Output every line of text in the rows below as one numbered list, skipping any blank lines. Leave the pictures out of your answer.

%%

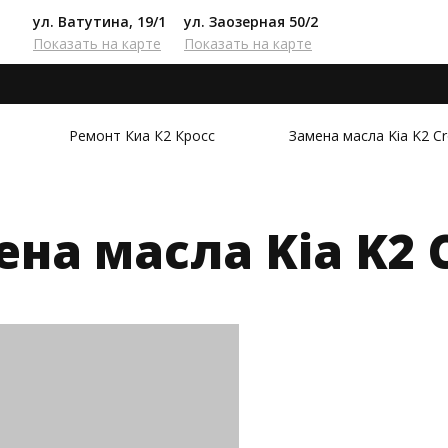
ул. Ватутина, 19/1
ул. Заозерная 50/2
Показать на карте
Показать на карте
Ремонт Киа К2 Кросс
Замена масла Kia K2 C
на масла Kia K2 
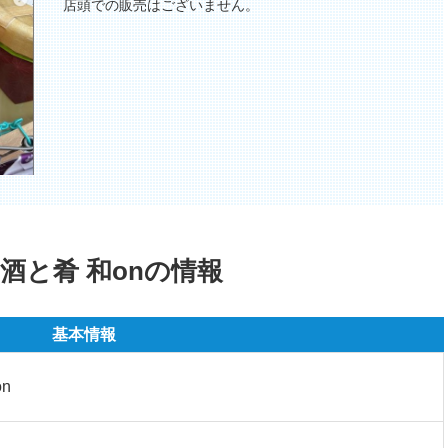
店頭での販売はございません。
酒と肴 和onの情報
基本情報
n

%%

Solution for this exercise:
1. ул. Ватутина, 19/1
2. ул. Заозерная 50/2
3. Показать на карте
4. Показать на карте
5. Ремонт Киа К2 Кросс
6. Замена масла Kia K2 C
7. на масла Kia K2 
8. 店頭での販売はございません。
9. 酒と肴 和onの情報
10. 基本情報
11. n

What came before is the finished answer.